- [BRIEF]
From the first line of the entries down to the line with "pinky pip: (614, 669)", write out every line exactly; that last line counts, but pictures do not.

Images with pose keypoints
----------------------------------------

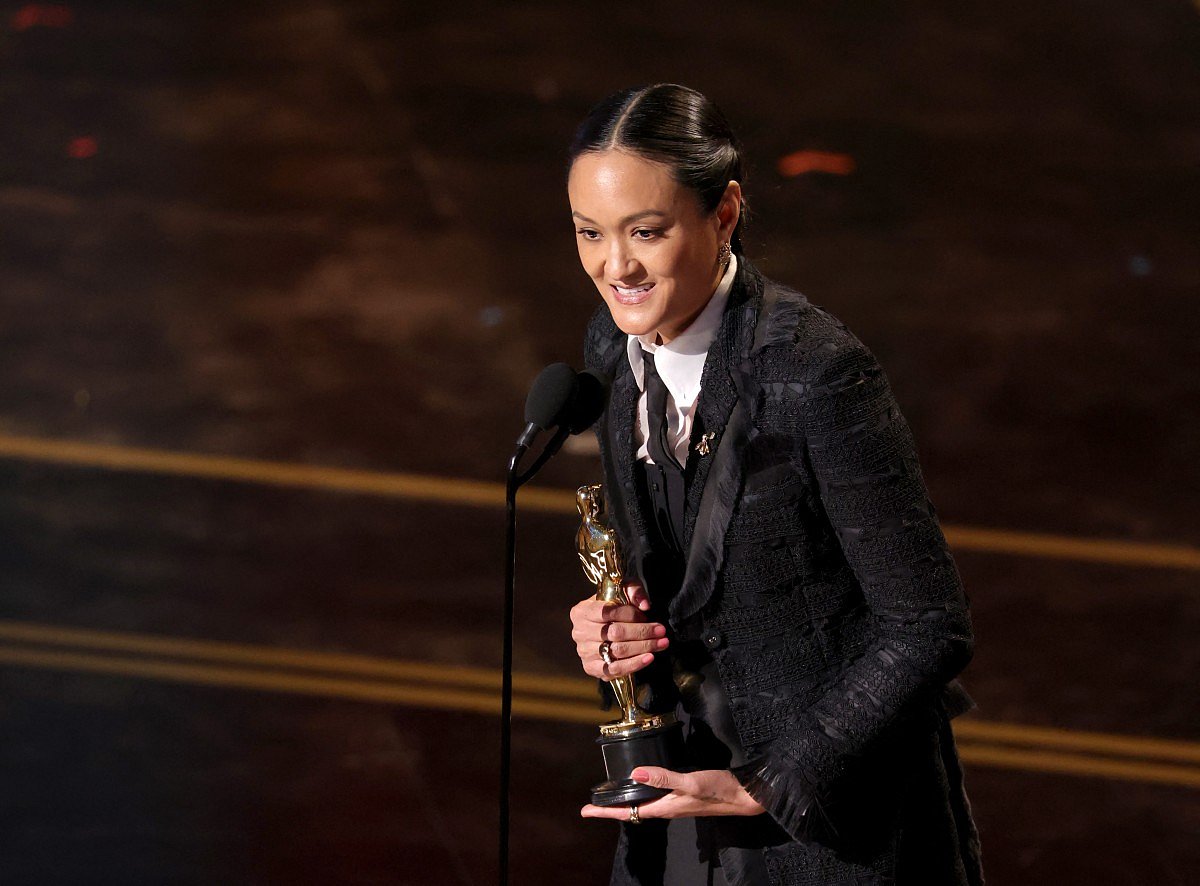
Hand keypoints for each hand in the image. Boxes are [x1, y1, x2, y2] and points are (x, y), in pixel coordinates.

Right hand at [569, 582, 668, 679]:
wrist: (608, 625)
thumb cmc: (616, 604)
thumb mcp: (623, 589)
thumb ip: (634, 590)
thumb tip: (644, 605)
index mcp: (581, 611)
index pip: (606, 612)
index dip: (629, 614)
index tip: (647, 615)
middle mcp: (579, 633)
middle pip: (614, 633)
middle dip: (642, 632)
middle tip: (661, 631)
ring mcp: (584, 652)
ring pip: (617, 651)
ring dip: (643, 647)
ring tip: (662, 643)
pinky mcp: (592, 668)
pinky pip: (614, 669)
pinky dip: (634, 664)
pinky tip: (649, 657)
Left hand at [580, 767, 765, 819]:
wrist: (743, 795)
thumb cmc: (718, 791)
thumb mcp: (690, 782)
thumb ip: (664, 778)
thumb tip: (636, 772)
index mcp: (664, 807)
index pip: (627, 813)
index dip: (605, 812)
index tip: (586, 811)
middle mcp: (667, 807)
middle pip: (631, 810)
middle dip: (611, 809)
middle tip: (591, 805)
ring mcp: (674, 802)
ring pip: (643, 804)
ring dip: (625, 802)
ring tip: (609, 798)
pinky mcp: (682, 795)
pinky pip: (655, 796)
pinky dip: (643, 792)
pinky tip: (643, 784)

----------------------------------------

- [ANSWER FOR THE TASK]
Hand keypoints for each hand in the image. Boxes are [x1, y1, x2, y2] and points are (x, y), in pixel coordinates.

Right hand at [569, 582, 668, 679]:
wrist: (608, 625)
thumb cmc: (616, 604)
thumb mcp: (623, 589)
thumb ip: (634, 590)
thumb tip: (644, 605)
index mcp: (581, 611)
index pip: (606, 612)
index dip: (629, 614)
index tip: (647, 615)
middle mcp: (579, 633)
middle pip: (614, 633)
middle dip: (642, 632)
middle tip: (661, 631)
ring mcp: (584, 652)
ring pip: (617, 651)
ring dip: (643, 647)
ring tip: (662, 643)
pinky mcp: (592, 668)
pinky pip: (614, 669)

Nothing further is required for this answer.